[UPDATED] The U.S. Supreme Court lifted the stay of execution Tuesday in the Arizona lethal injection appeal by Joseph Wood. The 9th U.S. Circuit Court of Appeal imposed the controversial stay on the July 23 execution date finding Wood had a First Amendment right to know details of the drug suppliers and training of officers carrying out the execution.
In a dissent from the circuit’s injunction, Chief Judge Alex Kozinski said yesterday he had no doubt the Supreme Court would lift the stay.
On Saturday, a three-judge panel of the court said, in a 2-1 vote, the public and Wood had a First Amendment right to know about the manufacturers and suppliers of the drugs, Midazolam and Hydromorphone, as well as the qualifications of those who will administer the lethal doses.
The entire 29-judge court was asked to vote to reconsider the decision en banc, but that failed to garner enough votes. It was an unusually close vote. Eleven of the court’s 29 judges voted to reconsider the stay. A majority of 15 votes was required for a hearing.
(Interesting to note that if the vote had prevailed, it would be reconsidered by an 11-judge en banc panel, selected at random. Clearly there are 11 votes on the court to lift the stay.)
Wood was convicted of shooting to death his girlfriend and her father in 1989.
Lethal Injection ‘Flawed’
Kozkinski issued his dissent in response to that denial. He suggested that lethal injection was a “flawed” method of execution and perhaps states should consider firing squads.
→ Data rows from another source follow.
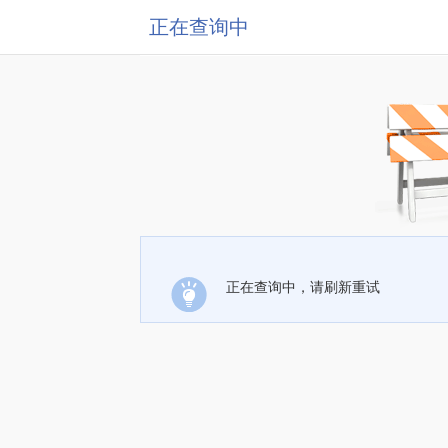
正在查询中
正在查询中，请刷新重试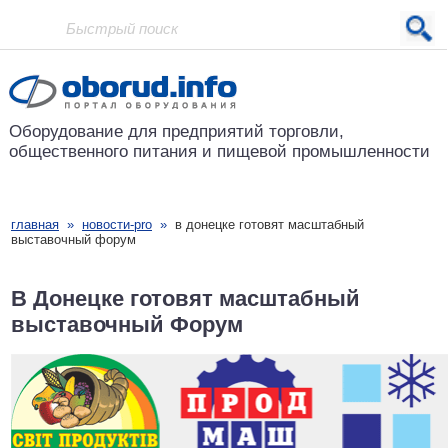
Проект основан в 2001 году
Оборудование для предприятий
торговли,
общественного питания
и пищевой промышленности
главная
»
новости-pro
»
в донецке готовят масштабный
выставочный форум
В Донецке готовят масштабный
выставочный Форум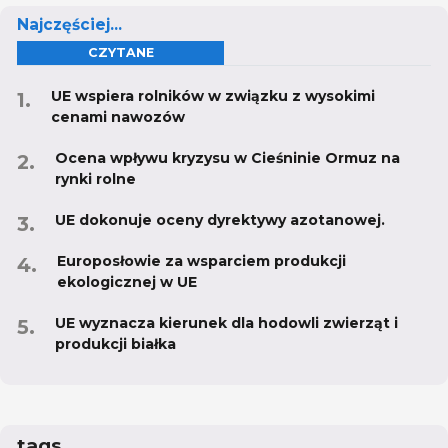
Najczęściej...
CZYTANE
UE wspiera rolników w związku z wysokimi
cenami nawozów
Ocena wpływu kryzysu w Cieśninie Ormuz na
rynki rolne
UE dokonuje oceny dyrektywy azotanowej.
Europosłowie za wsparciem produkcji
ekologicznej w UE
UE wyznacza kierunek dla hodowli zwierząt i
produkcji białka
tags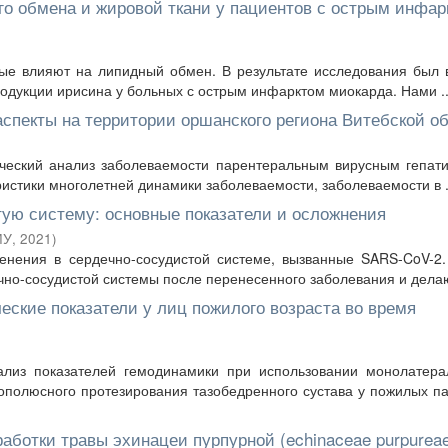
о обмена и жировой ткани у пациентов с острым инфар
рые влияют на липидный обмен. В результате исследования был
одукции ирисина у больных с острым инфарктом миокарда. Нами ..
аспекты на территории оршанского региона Витебской о
ческий анализ заболеваемости парентеральным вирусным гепат
стики многолетней динамики заболеваемости, заболеваемости в .
ую систему: основные показатели и осложнения
МУ
,
2021
)
енения в сердечно-сосудистой системе, вызванные SARS-CoV-2
но-сосудистой системы после перенесенного заболевания и делают
еские показатели у лиц пожилого возраста во время
ализ показателей гемодинамики при использовании монолатера
ополюсного протезирования тазобедренного сустава у пожилых п
аботки травы эхинацеи пурпурной (echinaceae purpurea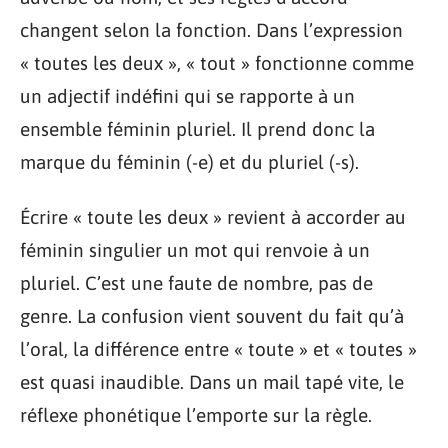
changent selon la fonction. Dans l’expression
« toutes les deux », « tout » fonctionne comme
un adjectif indéfini qui se rapporte à un
ensemble féminin pluriel. Il prend donc la
marque du féminin (-e) et du pluriel (-s).
Écrire « toute les deux » revient à accorder au
féminin singulier un mot qui renvoie à un
pluriel. C’est une faute de nombre, pas de
genre. La confusion vient souvent du fait qu’à
l’oral, la différence entre « toute » et « toutes »
est quasi inaudible. Dans un mail tapé vite, le
réflexe phonétique l’emporte sur la règle.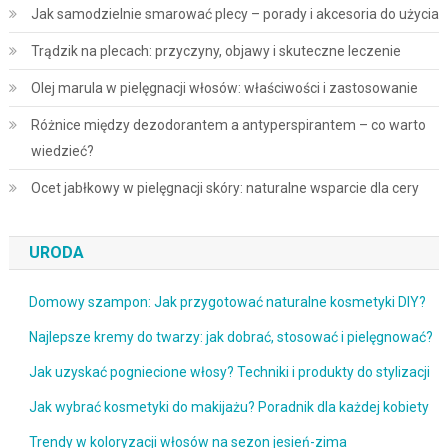
Jak samodzielnie smarować plecy – porady i akcesoria do użycia
Trądzik na plecach: przyczyny, objawy i skuteczne leczenie
Olej marula w pielęgnacji włosów: właściwości i zastosowanie
Różnice między dezodorantem a antyperspirantem – co warto
wiedzieć?
Ocet jabłkowy w pielęgnacji skóry: naturalne wsparcie dla cery
URODA
Domowy szampon: Jak przygotować naturalne kosmetyki DIY?
Najlepsze kremy do twarzy: jak dobrać, stosować i pielęgnować?
Jak uzyskać pogniecione włosy? Techniki i produkty do stylizacji
Jak wybrać kosmetyki do makijażu? Poradnik dla każdej kobiety
Trendy w koloryzacji włosów na sezon jesień-zima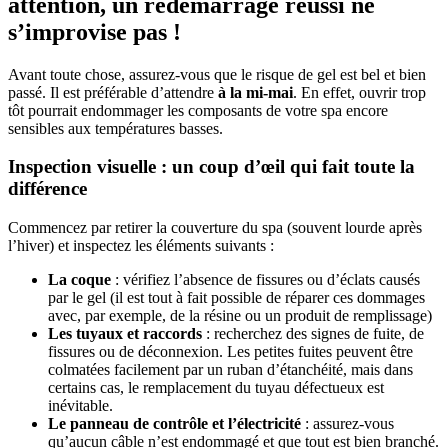
attention, un redémarrage réussi ne
s’improvise pas !
Avant toute chose, assurez-vous que le risque de gel est bel et bien
passé. Il est préférable d’attendre
à la mi-mai
. En effet, ouvrir trop
tôt pourrait endommager les composants de votre spa encore
sensibles aux températures basses.
Inspection visuelle : un coup d’œil qui fait toute la
différence
Commencez par retirer la couverture du spa (souvent lourde après
l’hiver) et inspectez les éléments suivants :
La coque
: vérifiez l’absence de fissures ou d’éclats causés
par le gel (il est tout à fait possible de réparer ces dommages
avec, par exemple, de la résine ou un produit de remplissage)
Les tuyaux et raccords
: recherchez des signes de fuite, de
fissures ou de déconnexion. Les petites fuites peuvent être
colmatées facilement par un ruban d’étanchéité, mais dans
certains cas, le remplacement du tuyau défectueux est
inévitable.
Le panneau de contrôle et l’électricité
: assurez-vous
qu’aucun câble n’est endommagé et que tout est bien branché.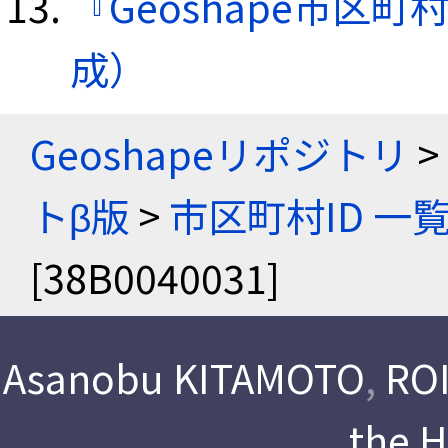
『Geoshape市区町
成）
Geoshapeリポジトリ
>
トβ版
>
市区町村ID 一
[38B0040031]
Asanobu KITAMOTO
,
ROI
the 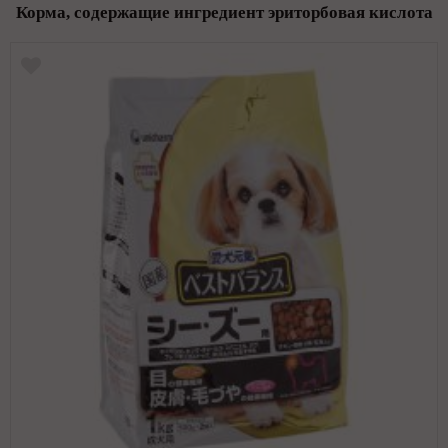
Корма, содержащие ингредиент эриторбовая кислота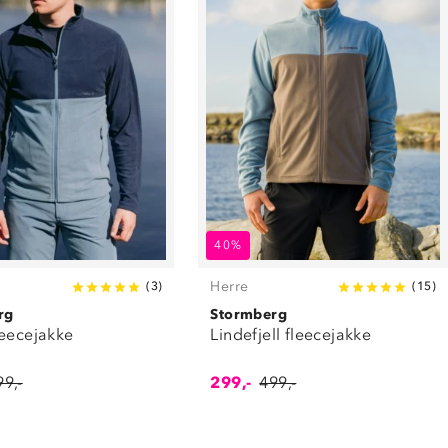
40%
Herre
(
3
)
(
15
)
rg
Stormberg
leecejakke
Lindefjell fleecejakke
99,-
299,-
499,-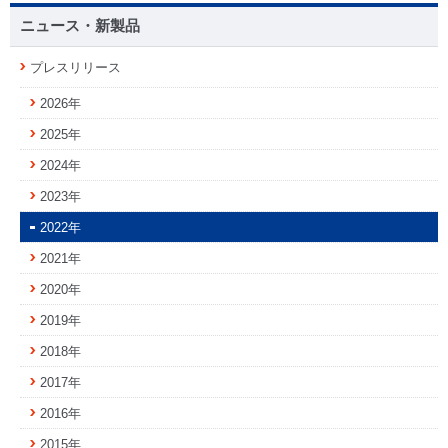
ニュース・新製品
プレスリリース
2026年
2025年
2024年
2023年
2022年
2021年
2020年
2019年
2018年
2017年
2016年
2015年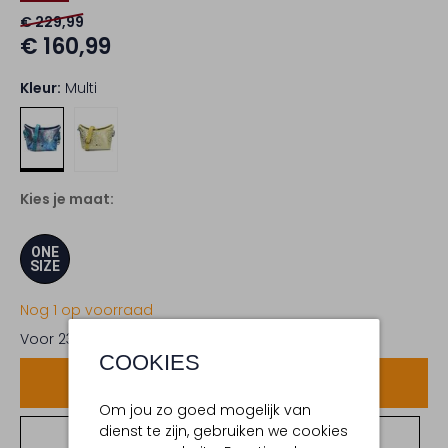
€ 229,99
€ 160,99
Kleur:
Multi
Kies je maat:
ONE
SIZE
Nog 1 op voorraad
Voor 23:59 uur besteld,
morgen in huis
COOKIES
Voeg toe
Om jou zo goed mogelijk van
dienst te zijn, gebruiken we cookies
Bekijk winkelvoorraad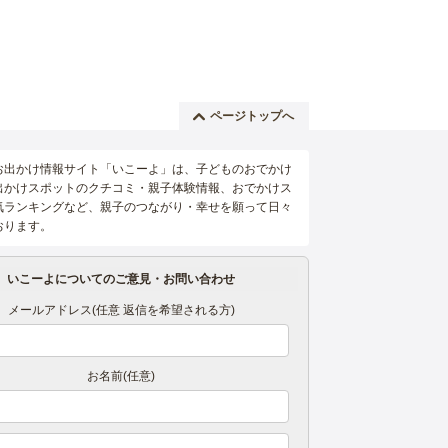
ページトップへ
お出かけ情報サイト「いこーよ」は、子どものおでかけ
出かけスポットのクチコミ・親子体験情報、おでかけス
気ランキングなど、親子のつながり・幸せを願って日々
おります。
いこーよについてのご意見・お問い合わせ
メールアドレス(任意 返信を希望される方)
お名前(任意)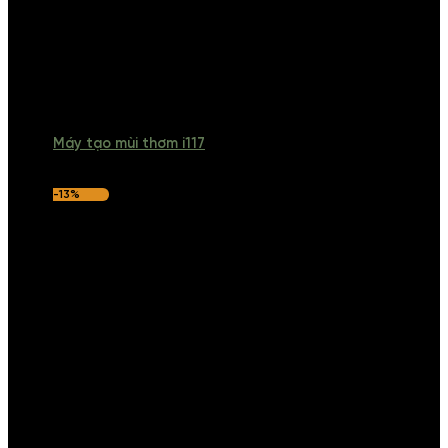
Máy tạo mùi thơm i117
-13%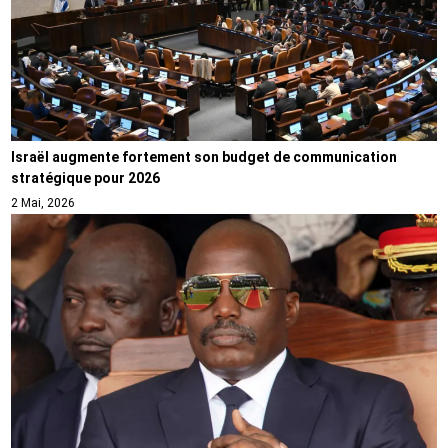
Israël augmente fortement son budget de communication
stratégique pour 2026
2 Mai, 2026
The switch from hanging, electric chairs, gas chambers and firing squads to lethal injection is “misguided,” he said
“Subverting medicines meant to heal the human body to the opposite purpose was an enterprise doomed to failure,” he said, pointing to Wood’s case as only the latest example.
The attacks on lethal injection will not stop for the simple reason “the enterprise is flawed,” he said.
Using drugs for execution “is a misguided effort to mask the brutality of executions by making them look serene and peaceful – like something any one of us might experience in our final moments.”
State should restore more primitive, and foolproof, methods if they wish to continue, he said.
The guillotine may be best but is “not part of our national ethos” and there are mishaps with hanging, the gas chamber and the electric chair.
“The firing squad strikes me as the most promising,” he said.
Executions are brutal, savage events and the state should not try mask that reality.
Ultimately, he said he was convinced the state of Arizona will prevail and the U.S. Supreme Court will lift the stay of execution.
Signing on to a separate dissent by Judge Connie Callahan were Kozinski and Judges Diarmuid O’Scannlain, Margaret McKeown, Richard Tallman, Jay Bybee, Carlos Bea, Milan Smith, Sandra Ikuta, Randy Smith and John Owens.
Three judges did not participate in the vote: Susan Graber, Mary Murguia and Andrew Hurwitz.
Last week, a federal judge in Los Angeles struck down California’s death penalty as “plagued by inordinate and unpredictable delay.”
Wood, 55, was sentenced to death 25 years ago for the murder of his estranged girlfriend and her father in a Tucson auto-body shop.
The defense argued the state deliberately concealed from Wood the details of his execution in violation of the public’s First Amendment right to be informed of the manner in which the state will execute him.